Just as Norway’s elite were gathering on Thursday to celebrate the 5oth anniversary of the country’s oil industry comes warnings of a new oil price “collapse” that could spoil the party. Analysts fear oil prices will dive once again if the OPEC cartel doesn’t agree to cut production, while calls are also going out to cut production in Norway, for climate and environmental reasons.
“Right now things are looking a bit gloomy,” Thina Saltvedt, oil analyst for Nordea in Norway, said on national radio Thursday morning. She told Norwegian Broadcasting (NRK) that major disagreement within OPEC means “we can see the oil price collapse” again.
Jarand Rystad, another oil analyst who heads the leading analysis firm Rystad Engery in Oslo, agreed. “If there’s no agreement (among OPEC members), it will immediately lead to a new fall in the oil price,” he told NRK.
Members of OPEC (the Organization of Petroleum Exporting Countries) are due to meet later this month to debate production levels. Saltvedt has repeatedly noted how the “world is awash in oil” at a time when demand is lower than supply. That drives down prices, which already have dipped once again to well below USD 50 a barrel.
“On the Norwegian Continental Shelf, we need an oil price of around USD 60 a barrel in order for most projects to be profitable,” Saltvedt said. “We’re not there today. The Norwegian economy depends on the oil price, so does the Norwegian krone. If there’s no agreement (to cut OPEC production) it will mean even bigger challenges for the oil industry.”
Norway’s krone has strengthened a bit recently after the central bank left interest rates steady and after oil prices rose after first falling below USD 50. On Thursday morning it cost NOK 8.18 to buy one US dollar, but it can quickly cost more if oil prices fall again.
Big party at City Hall in Oslo
The gloomy outlook was announced just as Prime Minister Erna Solberg was about to host a banquet inside the Oslo City Hall Thursday evening to celebrate the golden anniversary of the first oil and gas activity in Norwegian waters. Around 400 guests including top politicians, party leaders, diplomats and even King Harald V were gathering with the notable exception of Liberals leader Trine Skei Grande. She declined the invitation last month at a time when her party is urging cutbacks in Norwegian oil exploration and production for environmental and climate reasons.
“It is worth celebrating that we found oil,” Grande told news bureau NTB, “but I don’t quite know what there is to celebrate now.” She’s been demanding a much “greener” state budget than the one Solberg’s government has proposed, and Norway already has been caught in an economic slowdown since oil prices first dove in 2014.
Other parties, most notably the Greens, are also calling for oil production cutbacks and even a halt to all new oil and gas exploration, especially in the Arctic.

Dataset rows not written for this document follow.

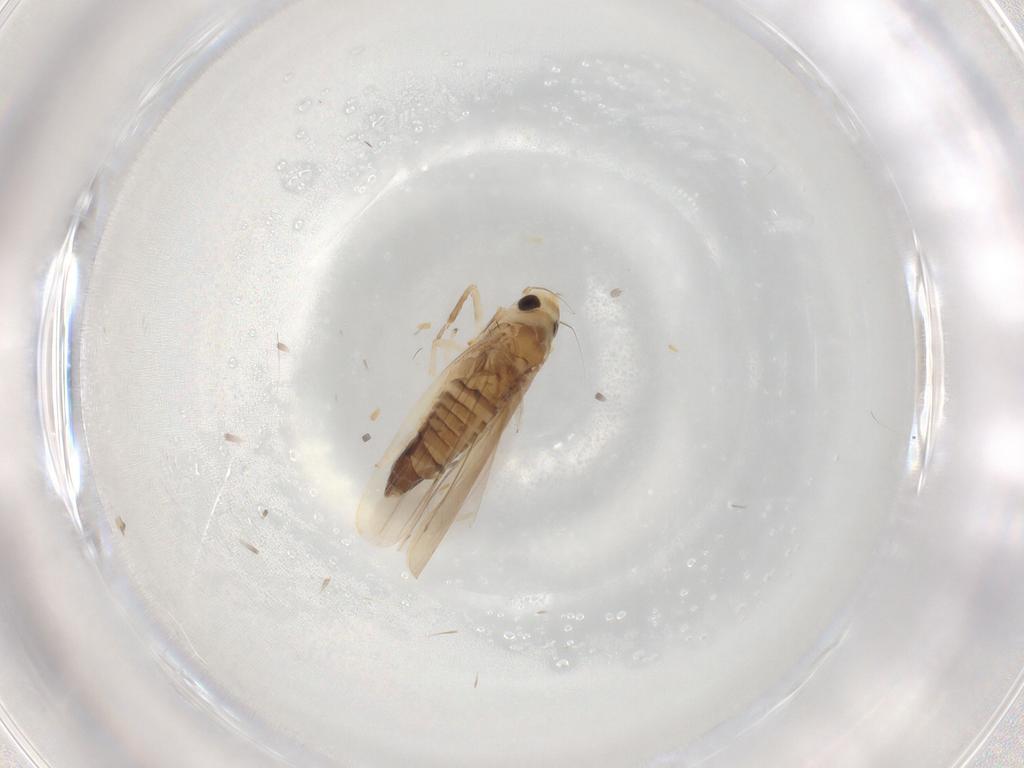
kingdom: Animalia
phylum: Arthropoda
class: Insecta
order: Hemiptera
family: Cicadellidae
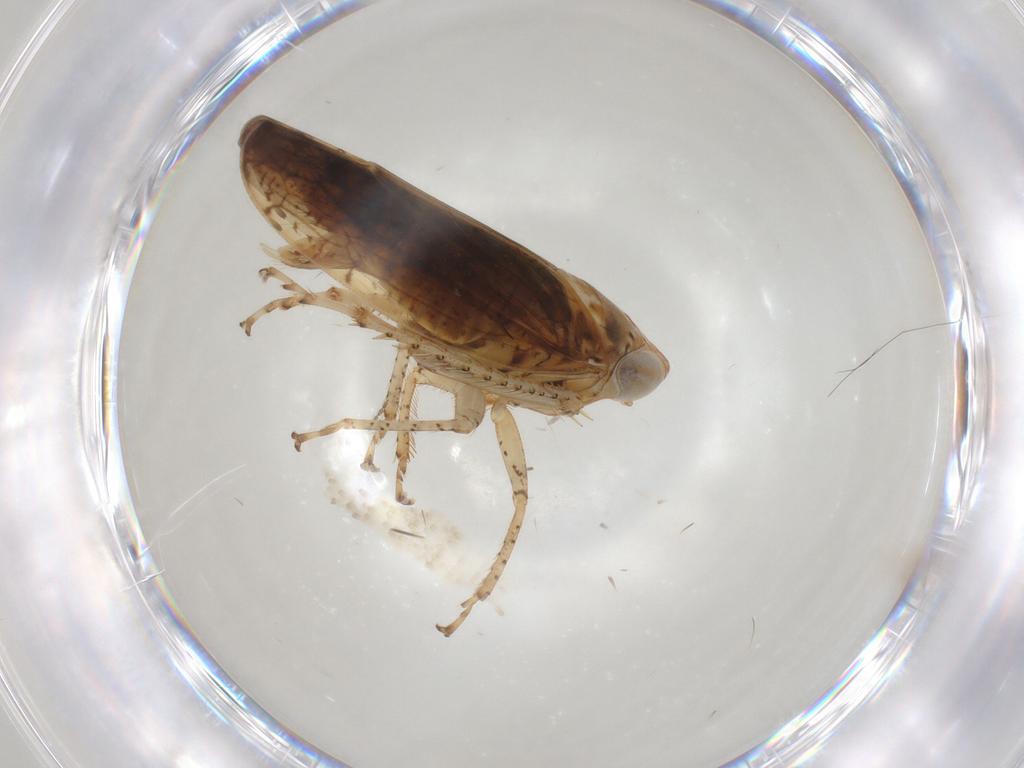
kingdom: Animalia
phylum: Arthropoda
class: Insecta
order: Hemiptera
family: Cicadellidae
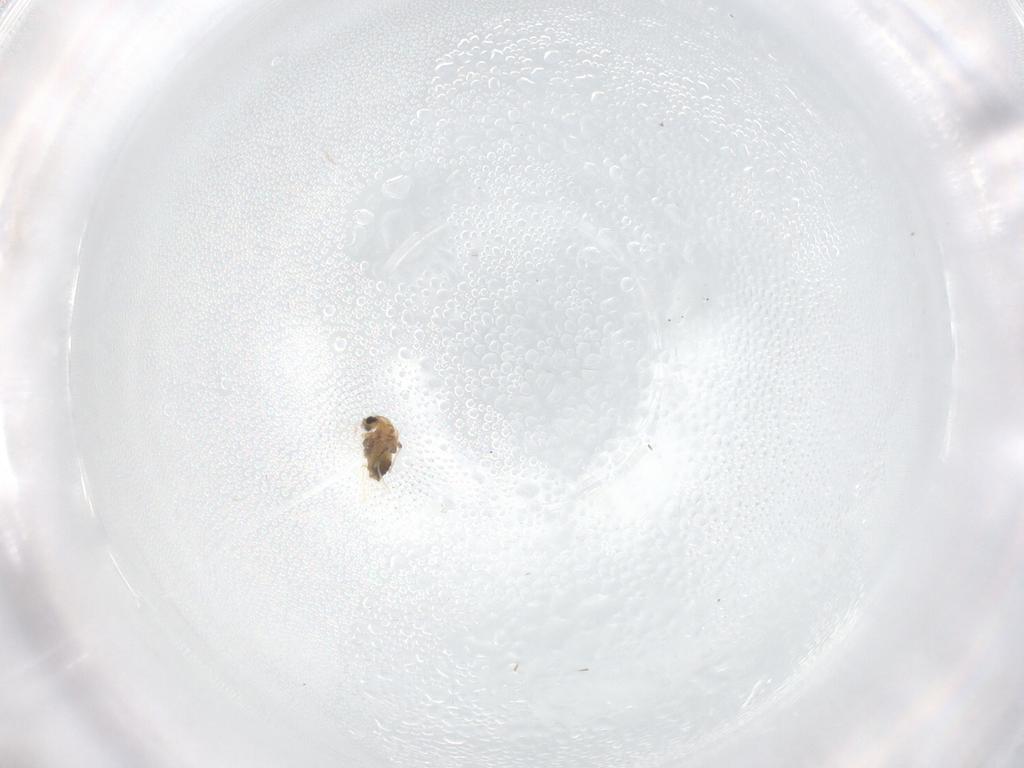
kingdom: Animalia
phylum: Arthropoda
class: Insecta
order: Diptera
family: Chironomidae
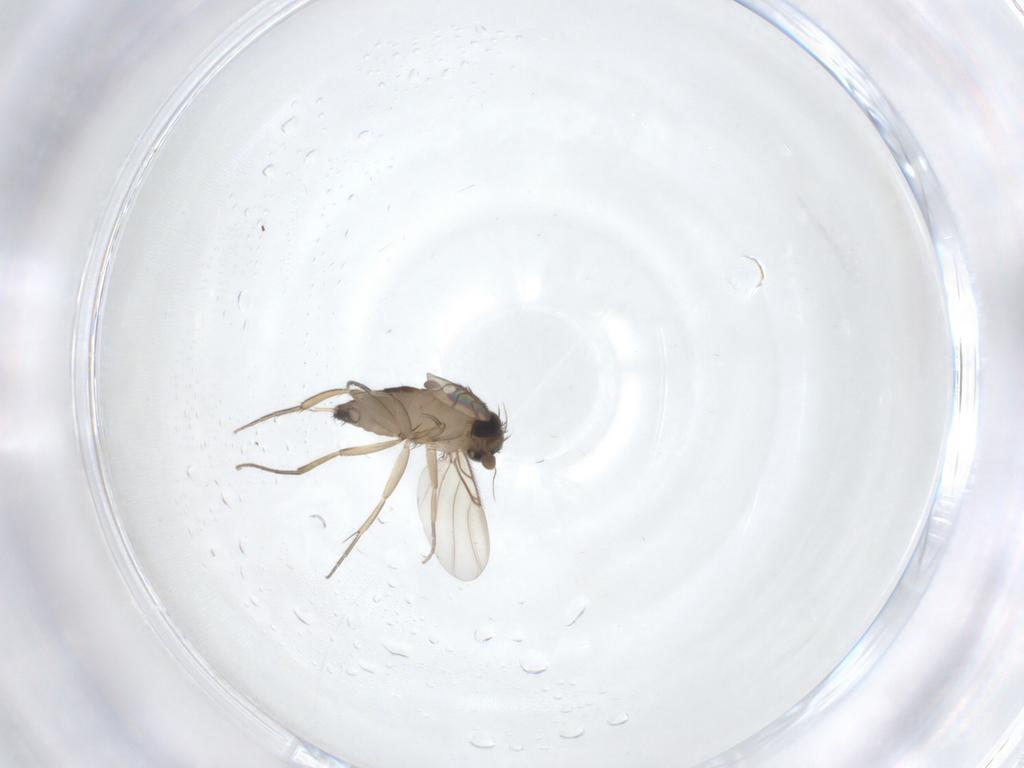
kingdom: Animalia
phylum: Arthropoda
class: Insecta
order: Diptera
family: Phoridae
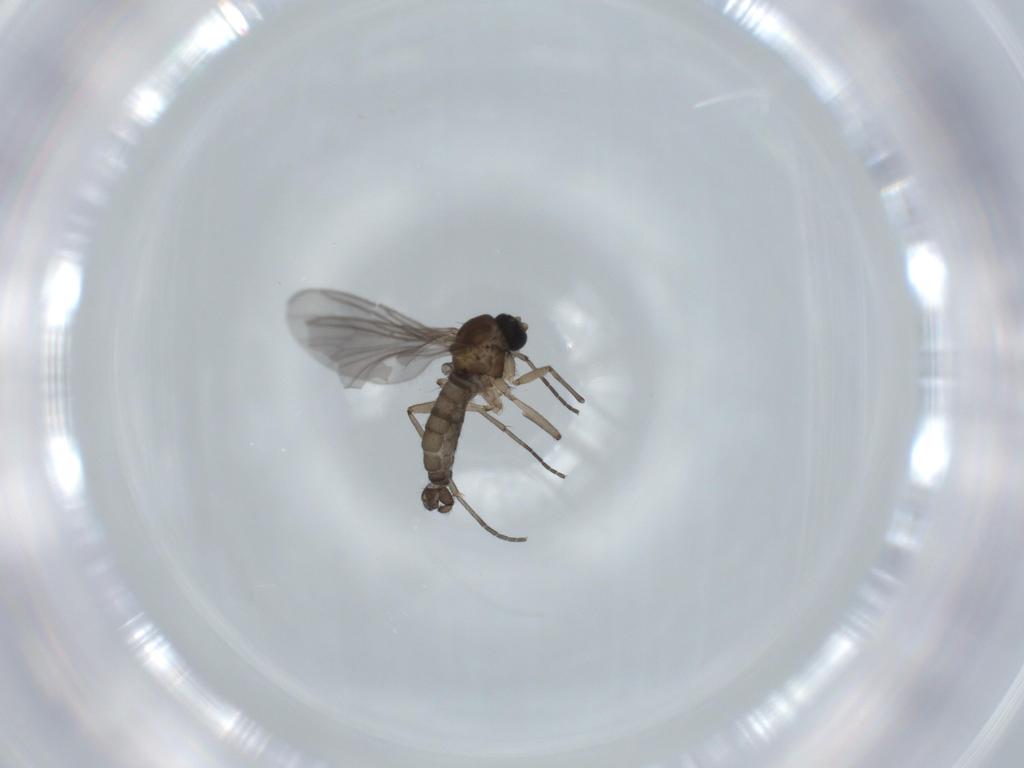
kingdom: Animalia
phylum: Arthropoda
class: Insecta
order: Diptera
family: Sciaridae
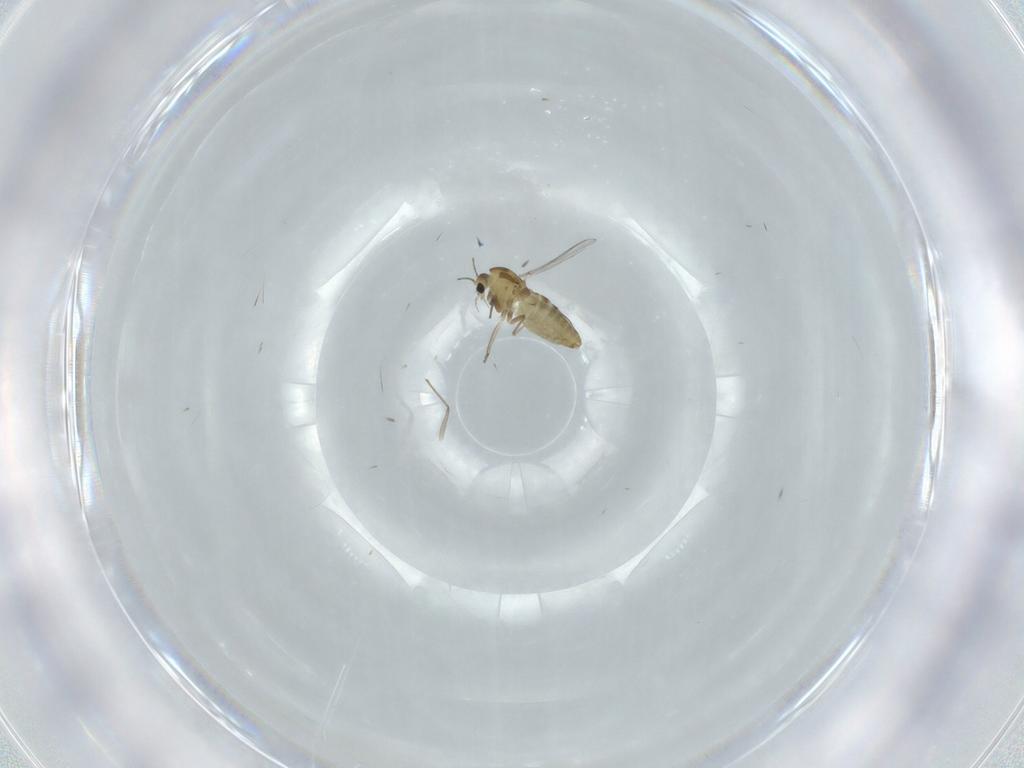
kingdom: Animalia
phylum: Arthropoda
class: Insecta
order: Diptera
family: Chironomidae
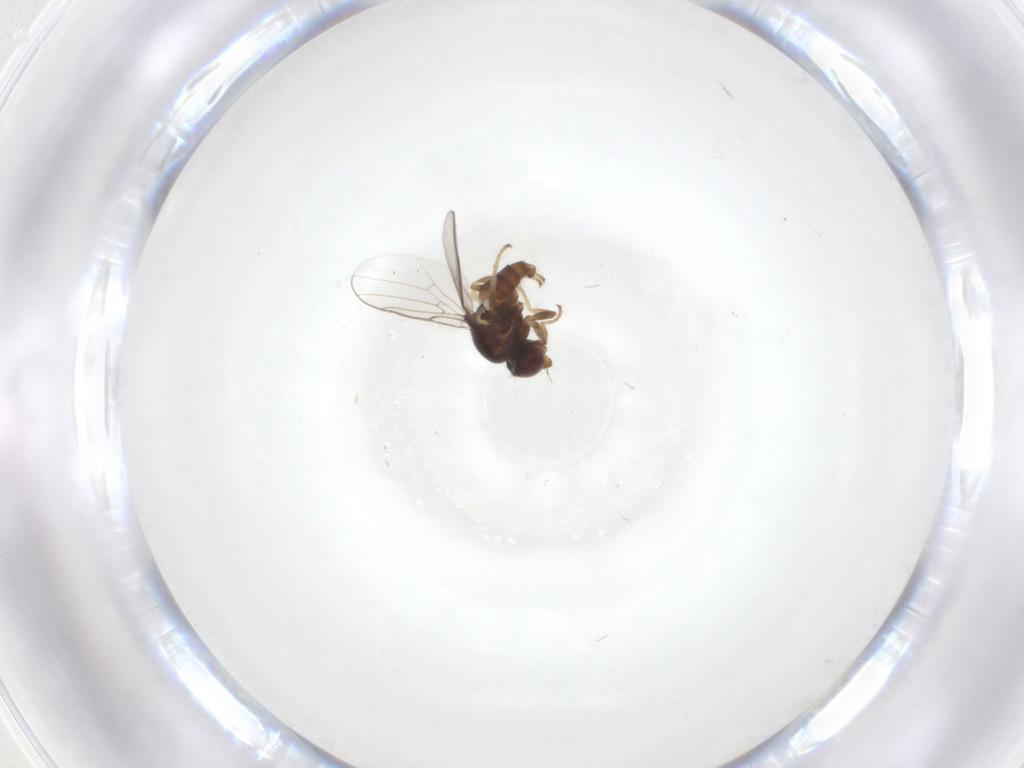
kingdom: Animalia
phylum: Arthropoda
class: Insecta
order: Diptera
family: Chloropidae
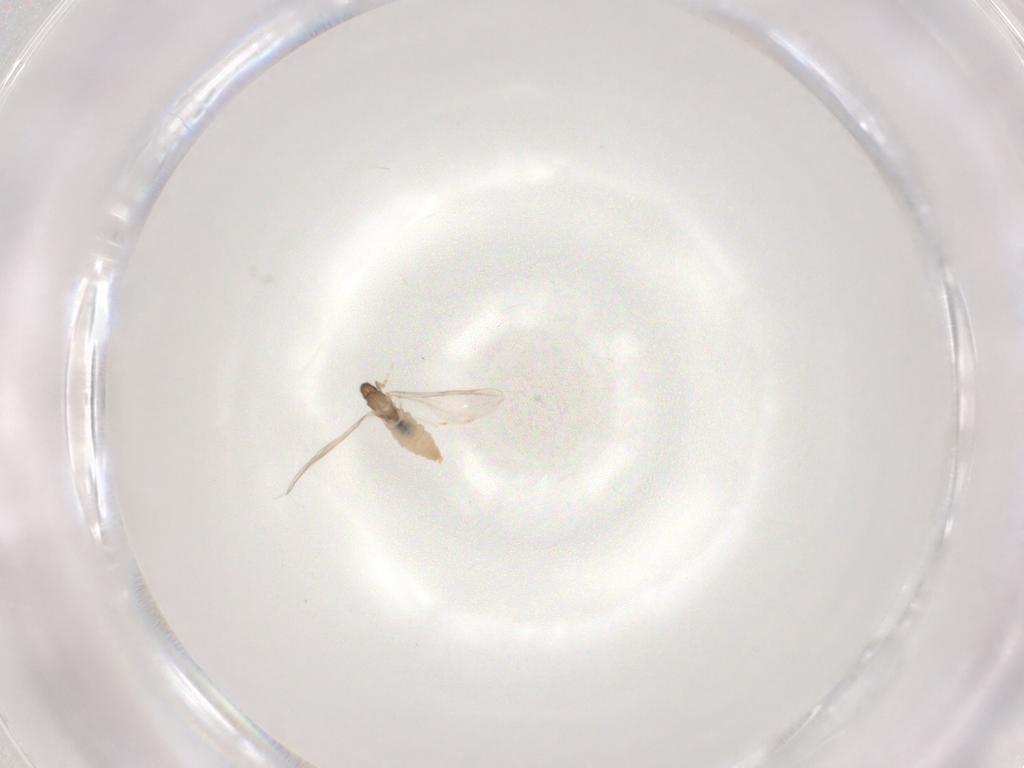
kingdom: Animalia
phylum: Arthropoda
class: Insecta
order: Diptera
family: Cecidomyiidae
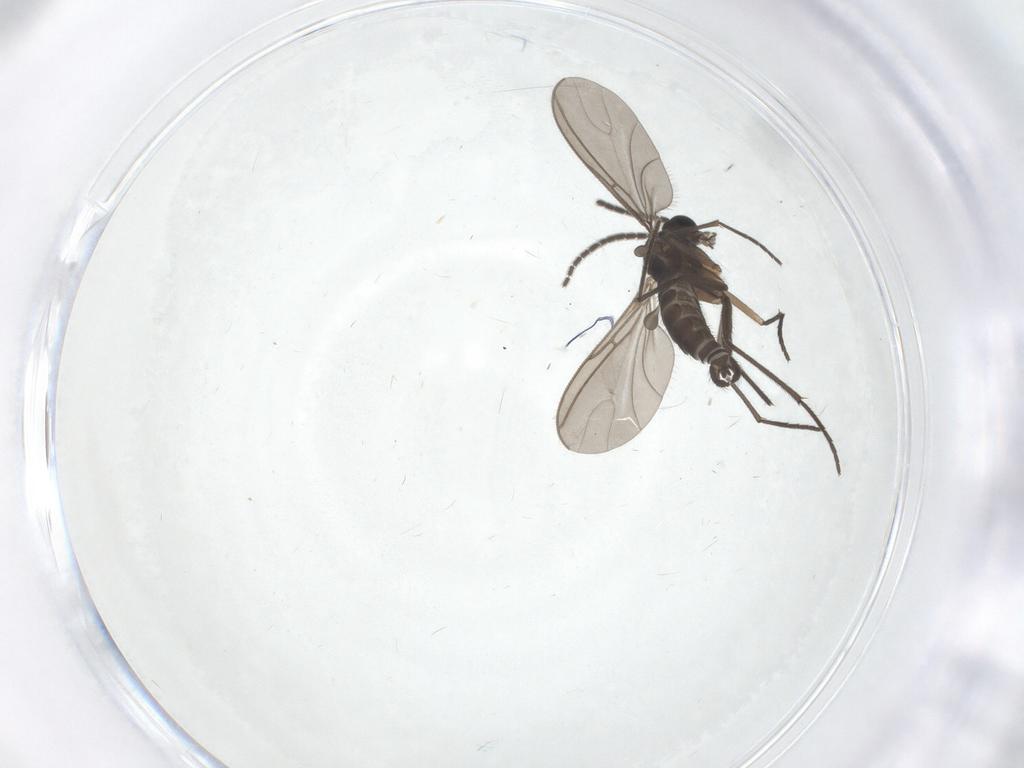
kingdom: Animalia
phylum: Arthropoda
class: Insecta
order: Diptera
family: Sciaridae
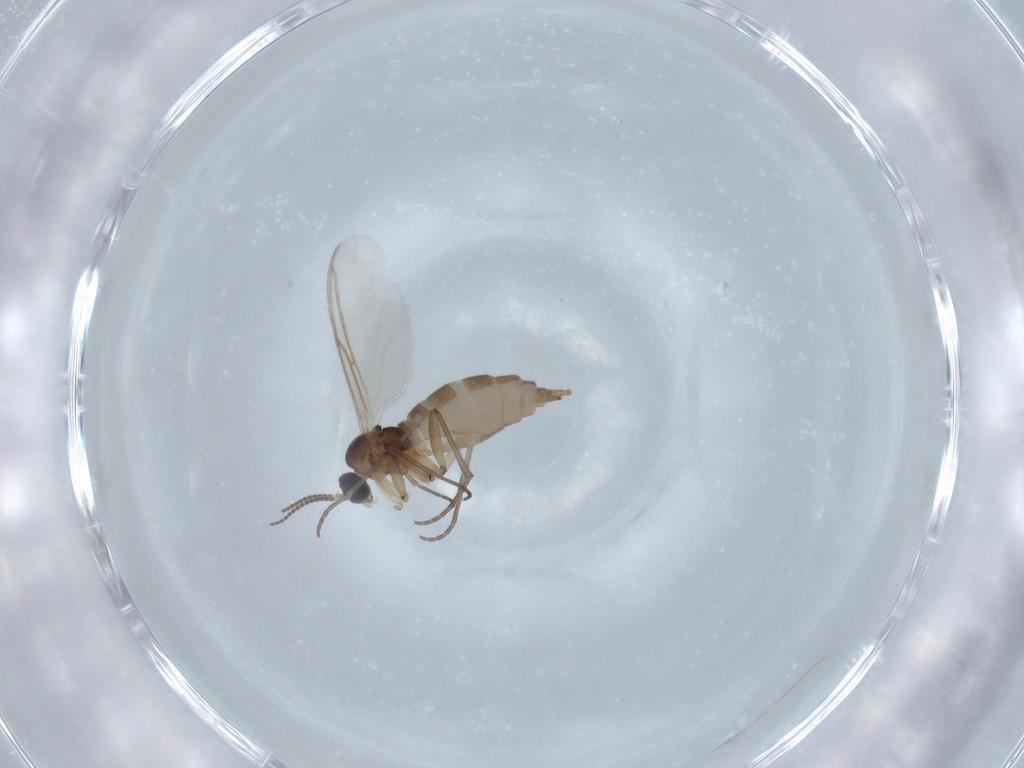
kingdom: Animalia
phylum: Arthropoda
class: Insecta
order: Diptera
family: Sciaridae
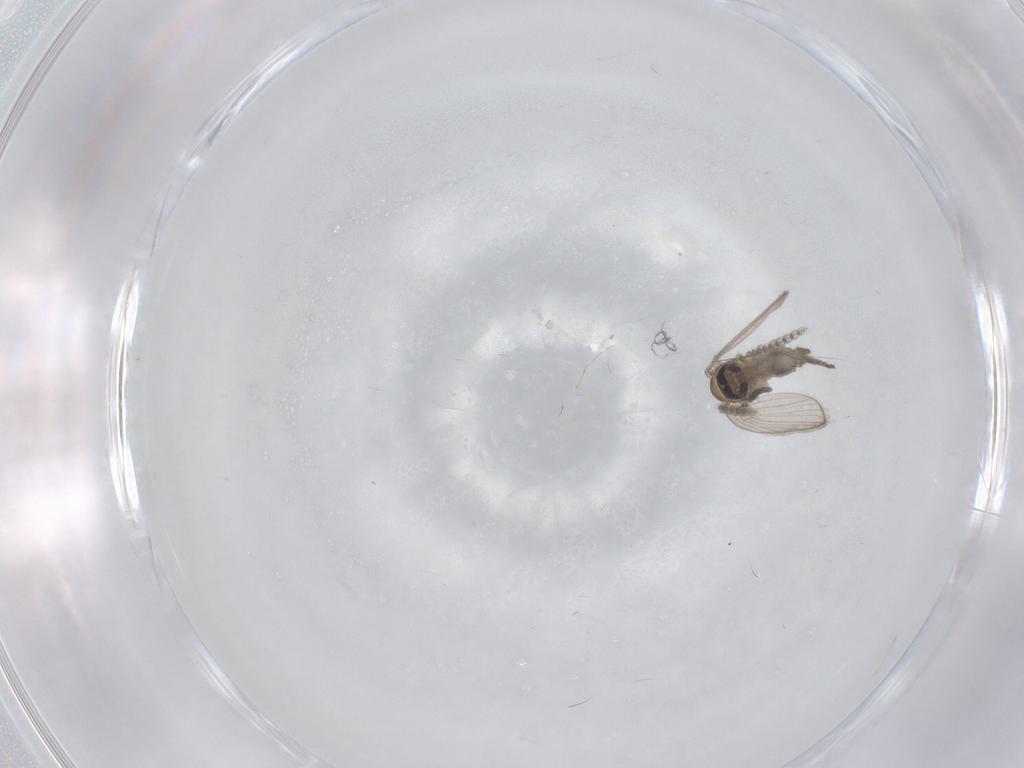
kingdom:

The Greens’ sole Member of Parliament, Rasmus Hansson, accepted the invitation to Thursday’s party anyway.
Gearing for a ‘future without oil’
The party was also being held just days after Solberg’s government received an expert commission’s report about how to make Norway more competitive in a “greener” economy. “We’re already seeing signs of a future without oil and gas,” concluded the commission that was headed by the EU’s former climate commissioner Connie Hedegaard and the head of the finance industry’s trade association Idar Kreutzer. That future, the commission claimed, will be characterized by competitive prices for renewable energy and electrified modes of transportation.
Others have claimed that Norway will never meet its climate goals, which require major cuts in carbon emissions, unless the country pares back its oil industry. Even the head of Norway’s national employers’ organization NHO told newspaper VG last week that all the various state budget proposals that involve heavier taxes and fees aimed at cutting emissions won’t be enough.
“What’s so difficult in the entire debate (over how to make Norway greener) is that we are so dependent on oil,” NHO chief Kristin Skogen Lund told VG. “The (oil) critics underestimate the consequences of what will happen when Norway makes itself less dependent on oil. It’s easy to talk about the need for omstilling (restructuring the economy away from oil dependency), but much more difficult to carry out.”